In discussions of sex, sexuality and gender, students from different ideological viewpoints wrote of having very different experiences in their classes.

“I am a strong conservative and will not apologize for my beliefs,” one student wrote. “However, college campuses have become extremely intolerant in terms of those beliefs. I’m seen as stupid or uneducated for believing in them and I have had teachers express that to me this semester. In [course], I remember the topic of women’s rights and healthcare came up and I believe there should be no abortions period. Had I expressed that I would have been reported by other students and potentially doxxed.”

An LGBTQ student reported a mirror-image experience.

“The Professor displayed all of the characteristics of being extremely religious, and slightly homophobic,” they wrote. “They address all aspects of the book or material but will consciously skip over material related to LGBTQ. The areas that focused on religion were usually noticeably longer than other content, as well. I know if I noticed, others did as well. How is that supposed to feel like a safe space for members of my community?”

Ryan said this section is fascinating because it can reveal examples of the Rashomon effect whereby students describing similar classes or discussions can come away with very different impressions of them.

“On a college campus where people from all over the country and all over the state and all over the world come, there can sometimes not be a lot of sensitivity to the very different cultures and backgrounds of students,” Ryan said.

Faculty members can be as guilty of that as students, Ryan said, but the research suggests it is primarily the opinions of other students that drive students to feel “othered” or in danger of being ostracized.

What to do with that research is the obvious question.

What’s next?

Now that the research team has surveyed half of the schools in the UNC System, they say they hope the report will lead to some constructive dialogue about how to improve the climate for free speech on campuses.

“An irony here that I keep on coming back to is the phrase ‘sensitivity training’ is associated with things liberals run that make conservatives feel bad,” Ryan said. “But there is a need for sensitivity training that acknowledges that there are a lot of little things — I hate the term ‘micro-aggressions’ because it can be misconstrued — but there are things, small little things, that can reveal to someone that they are a significant minority. You hear the little jokes coming all from one direction and you know.”

Professor Jennifer Larson

How to go about changing that is the tricky part, Larson said.

“I would hope that this would lead us to take some steps to create an environment that would help with constructive dialogue,” Larson said. “I think it needs to be student and faculty generated. In order for it to work, it can’t be top down.”

The voices of students were central to the research, she said, and more revelatory in this research than in other more surface-level surveys. Students should therefore work with faculty members toward some solutions.
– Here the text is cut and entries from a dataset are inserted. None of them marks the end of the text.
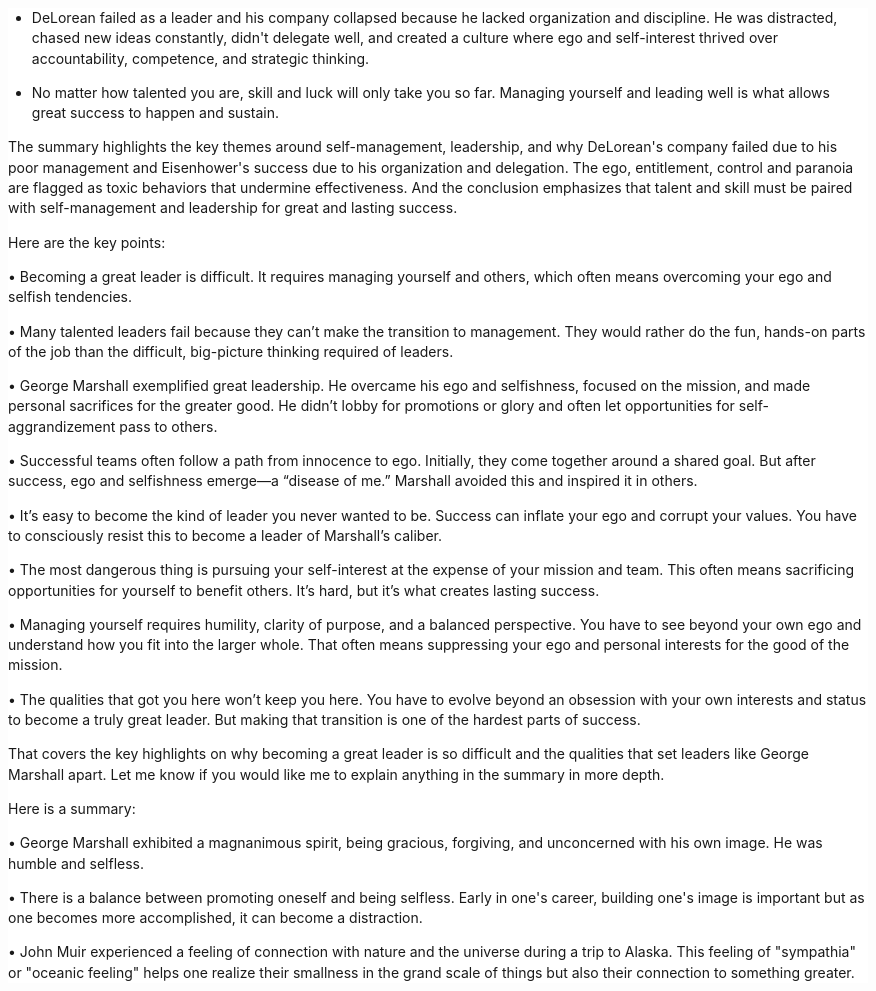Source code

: - DeLorean failed as a leader and his company collapsed because he lacked organization and discipline. He was distracted, chased new ideas constantly, didn't delegate well, and created a culture where ego and self-interest thrived over accountability, competence, and strategic thinking.

- No matter how talented you are, skill and luck will only take you so far. Managing yourself and leading well is what allows great success to happen and sustain.

The summary highlights the key themes around self-management, leadership, and why DeLorean's company failed due to his poor management and Eisenhower's success due to his organization and delegation. The ego, entitlement, control and paranoia are flagged as toxic behaviors that undermine effectiveness. And the conclusion emphasizes that talent and skill must be paired with self-management and leadership for great and lasting success.

 Here are the key points:

• Becoming a great leader is difficult. It requires managing yourself and others, which often means overcoming your ego and selfish tendencies. 

• Many talented leaders fail because they can’t make the transition to management. They would rather do the fun, hands-on parts of the job than the difficult, big-picture thinking required of leaders.

• George Marshall exemplified great leadership. He overcame his ego and selfishness, focused on the mission, and made personal sacrifices for the greater good. He didn’t lobby for promotions or glory and often let opportunities for self-aggrandizement pass to others. 

• Successful teams often follow a path from innocence to ego. Initially, they come together around a shared goal. But after success, ego and selfishness emerge—a “disease of me.” Marshall avoided this and inspired it in others.

• It’s easy to become the kind of leader you never wanted to be. Success can inflate your ego and corrupt your values. You have to consciously resist this to become a leader of Marshall’s caliber.

• The most dangerous thing is pursuing your self-interest at the expense of your mission and team. This often means sacrificing opportunities for yourself to benefit others. It’s hard, but it’s what creates lasting success.

• Managing yourself requires humility, clarity of purpose, and a balanced perspective. You have to see beyond your own ego and understand how you fit into the larger whole. That often means suppressing your ego and personal interests for the good of the mission.

• The qualities that got you here won’t keep you here. You have to evolve beyond an obsession with your own interests and status to become a truly great leader. But making that transition is one of the hardest parts of success.

That covers the key highlights on why becoming a great leader is so difficult and the qualities that set leaders like George Marshall apart. Let me know if you would like me to explain anything in the summary in more depth.

 Here is a summary:

• George Marshall exhibited a magnanimous spirit, being gracious, forgiving, and unconcerned with his own image. He was humble and selfless. 

• There is a balance between promoting oneself and being selfless. Early in one's career, building one's image is important but as one becomes more accomplished, it can become a distraction.

• John Muir experienced a feeling of connection with nature and the universe during a trip to Alaska. This feeling of "sympathia" or "oceanic feeling" helps one realize their smallness in the grand scale of things but also their connection to something greater.
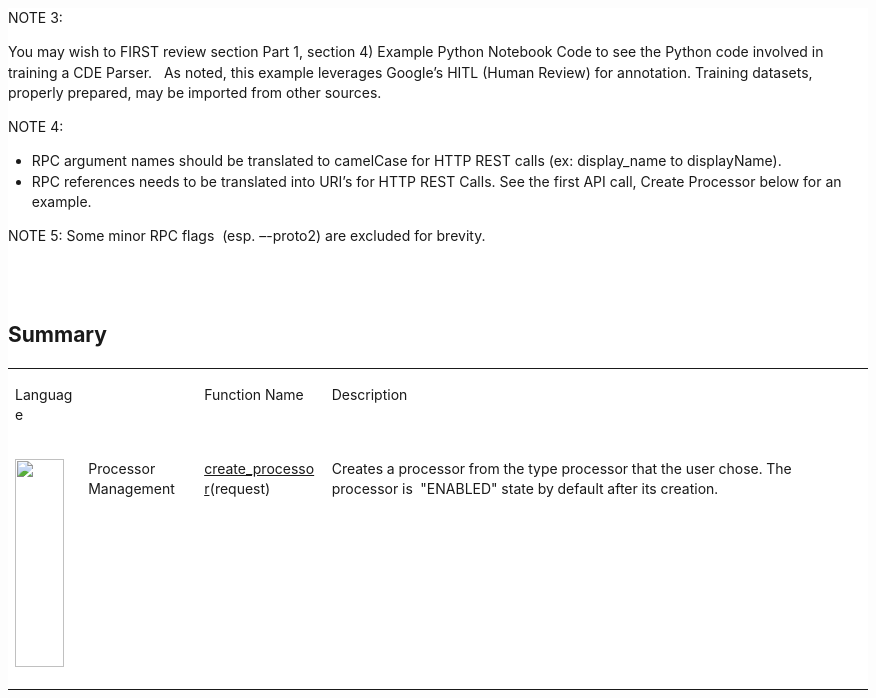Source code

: <p><span >NOTE 3: </span></p><p ><span>You may wish to FIRST review section</span><span >&nbsp;Part 1, section 4)
Example Python Notebook Code</span><span>&nbsp;to see the Python code involved in training a CDE Parser. &nbsp;
As noted, this example leverages Google&rsquo;s HITL (Human Review) for annotation. Training datasets, properly prepared, may be imported from other sources.</span></p><p><span ></span></p>

<p><span>NOTE 4: </span></p>

<ul>
    <li ><span >RPC argument names should be translated to camelCase for HTTP REST calls (ex: display_name to displayName).</span></li>
    <li ><span>RPC references needs to be translated into URI&rsquo;s for HTTP REST Calls. See the first API call, </span><span >Create Processor</span><span >&nbsp;below for an example.</span></li>
</ul>

<p ><span ></span></p><p ><span class="c2">NOTE 5: Some minor RPC flags &nbsp;(esp. &ndash;-proto2) are excluded for brevity.
<div style="padding-bottom:30px"></div>
<h2> Summary</h2>
<table>
         <tr>
            <td colspan="1" rowspan="1">
               <p><span>Language</span></p>
            </td>
            <td colspan="1" rowspan="1">
               <p><span></span></p>
            </td>
            <td colspan="1" rowspan="1">
               <p><span>Function Name</span></p>
            </td>
            <td colspan="1" rowspan="1">
               <p><span>Description</span></p>
            </td>
         </tr>
         <tr>
            <td colspan="1" rowspan="13">
               <p><span style="overflow: hidden; display: inline-block; margin: 0.00px 0.00px;
                border: 0.00px solid #000000; transform: rotate(0.00rad) translateZ(0px);
                -webkit-transform: rotate(0.00rad) translateZ(0px); width: 49.00px;
                height: 208.00px;"><img alt="" src="images/image2.png" style="width: 49.00px;
                height: 208.00px; margin-left: 0.00px; margin-top: 0.00px;
                transform: rotate(0.00rad) translateZ(0px); -webkit-transform: rotate(0.00rad) translateZ(0px);
                " title=""></span></p>
            </td>
            <td colspan="1" rowspan="6">
               <p><span>Processor Management</span></p>
            </td>
            <td colspan="1" rowspan="1">
               <p><span><a href="https://www.google.com/url?q=https://cloud.google.com/python/docs/reference/documentai/latest/google.cloud.documentai_v1beta3.services.document_processor_service.DocumentProcessorServiceClient%23google_cloud_documentai_v1beta3_services_document_processor_service_DocumentProcessorServiceClient_create_processor&amp;sa=D&amp;source=editors&amp;ust=1704207105409639&amp;usg=AOvVaw0gViCqhbX5HAj61b-UJBpS">create_processor</a></span><span>(request)</span></p>
            </td>
            <td colspan="1" rowspan="1">
               <p><span>Creates a processor from the type processor that the user chose. The processor is &nbsp;&quot;ENABLED&quot; state by default after its creation.</span></p>
            </td>
         </tr>
         <tr>
            <td colspan="1" rowspan="1">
McNeilly said he is heartened by the number of students in the survey — across ideologies — who reported the same experiences and want more opportunity to hear a diversity of viewpoints and to have constructive dialogue.

“It wasn’t just conservatives who were self censoring,” McNeilly sad. “There were liberal students as well. Not to the same extent. But where are they feeling the concern from? I think that is interesting.”

“Free speech on campus isn’t just in the classroom, it’s outside the classrooms,” McNeilly said. “People try to have conversations in dorms and can’t do that — or on social media.”

“I think the thing that was refreshing is there is a considerable group of students on campus who are interested in hearing diverse viewpoints, including liberal students, conservative students and moderates. That’s a place to start.”